→ Problem description:
Show every line below where "hand" can be found.

[Limb landmark coordinates]
+--

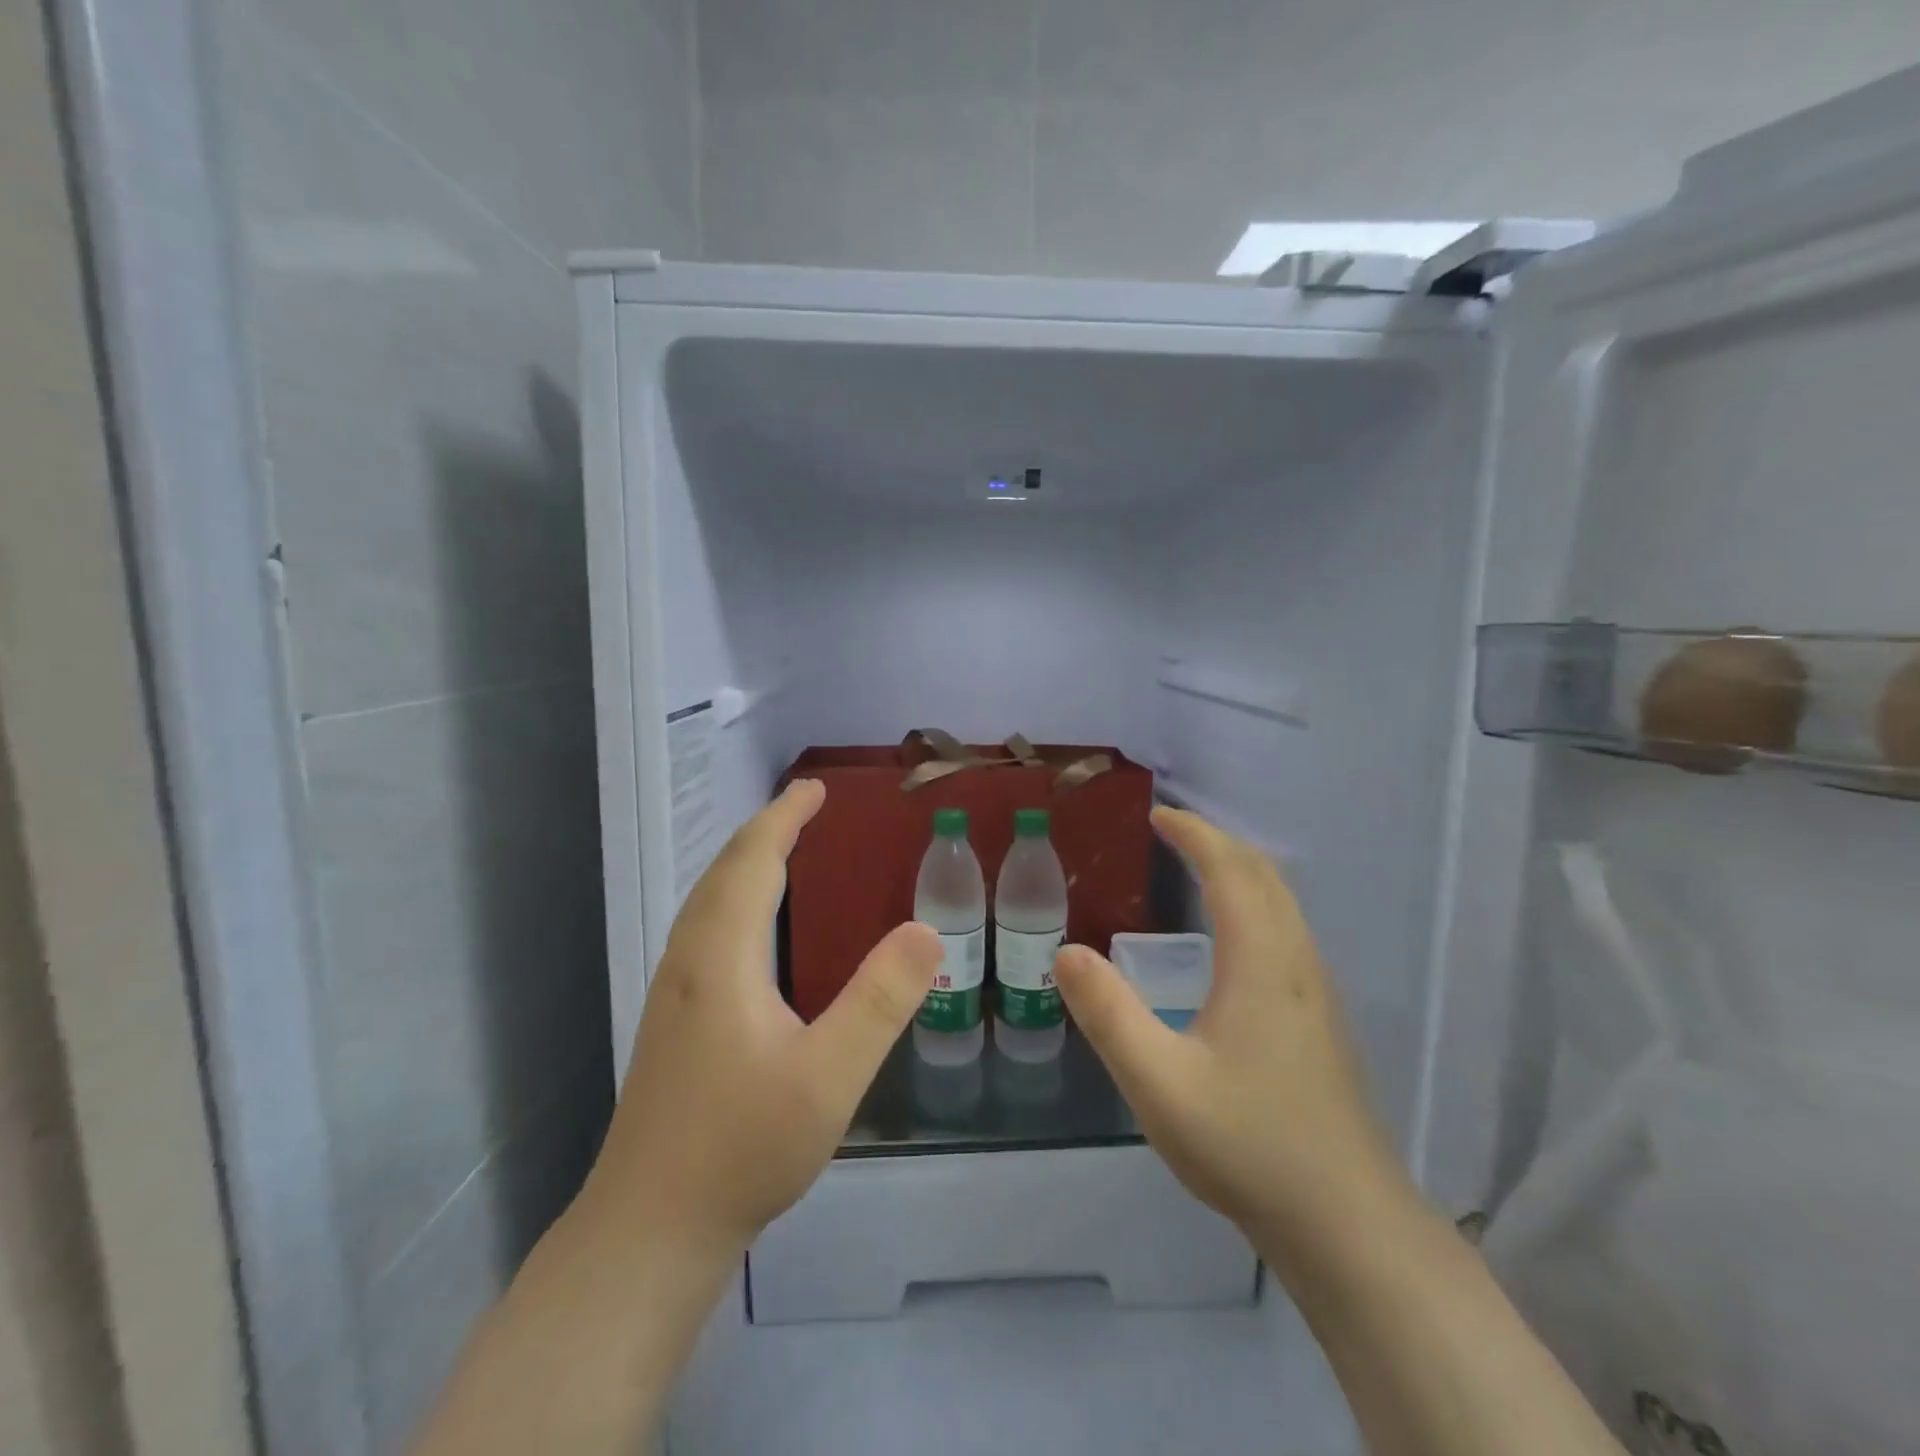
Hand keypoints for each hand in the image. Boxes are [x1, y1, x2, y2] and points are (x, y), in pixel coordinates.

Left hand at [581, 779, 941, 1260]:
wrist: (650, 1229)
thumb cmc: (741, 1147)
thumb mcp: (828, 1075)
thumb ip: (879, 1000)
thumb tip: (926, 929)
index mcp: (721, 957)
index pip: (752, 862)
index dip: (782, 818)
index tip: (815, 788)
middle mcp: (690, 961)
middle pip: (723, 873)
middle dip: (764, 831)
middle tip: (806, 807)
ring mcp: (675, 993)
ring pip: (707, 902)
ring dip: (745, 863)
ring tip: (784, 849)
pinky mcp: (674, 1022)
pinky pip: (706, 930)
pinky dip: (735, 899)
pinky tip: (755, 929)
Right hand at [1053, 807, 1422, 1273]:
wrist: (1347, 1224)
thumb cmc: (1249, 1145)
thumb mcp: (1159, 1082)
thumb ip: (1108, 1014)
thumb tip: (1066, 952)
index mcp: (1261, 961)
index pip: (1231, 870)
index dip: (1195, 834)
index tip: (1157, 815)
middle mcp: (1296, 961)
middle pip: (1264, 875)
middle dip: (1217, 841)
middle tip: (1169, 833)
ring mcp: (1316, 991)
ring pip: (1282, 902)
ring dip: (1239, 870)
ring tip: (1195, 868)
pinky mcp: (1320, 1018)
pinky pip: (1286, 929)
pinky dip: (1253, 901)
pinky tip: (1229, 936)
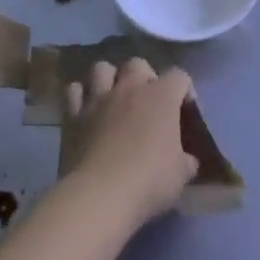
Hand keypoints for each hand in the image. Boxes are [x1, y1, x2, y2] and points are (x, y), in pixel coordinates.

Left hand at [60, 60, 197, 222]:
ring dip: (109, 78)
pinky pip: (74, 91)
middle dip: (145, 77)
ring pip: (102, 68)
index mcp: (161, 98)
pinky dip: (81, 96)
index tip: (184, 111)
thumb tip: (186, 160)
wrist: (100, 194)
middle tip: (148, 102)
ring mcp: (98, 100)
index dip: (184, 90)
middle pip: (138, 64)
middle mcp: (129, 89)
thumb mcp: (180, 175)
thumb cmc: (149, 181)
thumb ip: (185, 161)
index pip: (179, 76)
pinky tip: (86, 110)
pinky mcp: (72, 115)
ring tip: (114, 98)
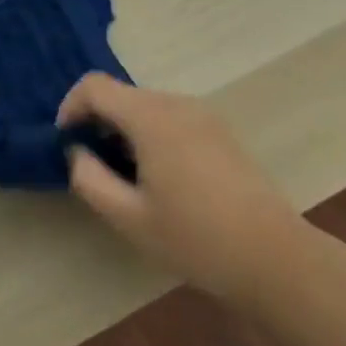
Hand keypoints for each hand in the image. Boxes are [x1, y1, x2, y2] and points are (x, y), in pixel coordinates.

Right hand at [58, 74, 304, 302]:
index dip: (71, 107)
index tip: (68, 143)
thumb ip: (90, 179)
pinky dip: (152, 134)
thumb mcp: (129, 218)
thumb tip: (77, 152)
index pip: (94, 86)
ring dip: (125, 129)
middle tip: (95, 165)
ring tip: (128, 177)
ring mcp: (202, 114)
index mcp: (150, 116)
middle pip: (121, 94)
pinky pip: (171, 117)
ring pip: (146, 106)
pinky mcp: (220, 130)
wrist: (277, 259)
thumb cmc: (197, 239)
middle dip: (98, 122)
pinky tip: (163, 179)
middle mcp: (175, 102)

+--

→ Solution for this exercise:
Hand keypoints for each hand in the image. Boxes are [x1, y1, x2, y2] and points are (x, y), in pixel coordinates.
Left hand at [581, 779, 941, 1260]:
Right hand at [1053, 807, 1422, 1273]:
Hand keypoints for each hand in the image. Boxes are [x1, y1, x2, y2] and points are (x, y), in pixel coordinates.
Left hand at [60, 60, 197, 222]:
Hand keypoints for each hand in the image. Boxes are [x1, y1, x2, y2] and points are (x, y), in pixel coordinates.
Right hand at [58, 74, 304, 302]:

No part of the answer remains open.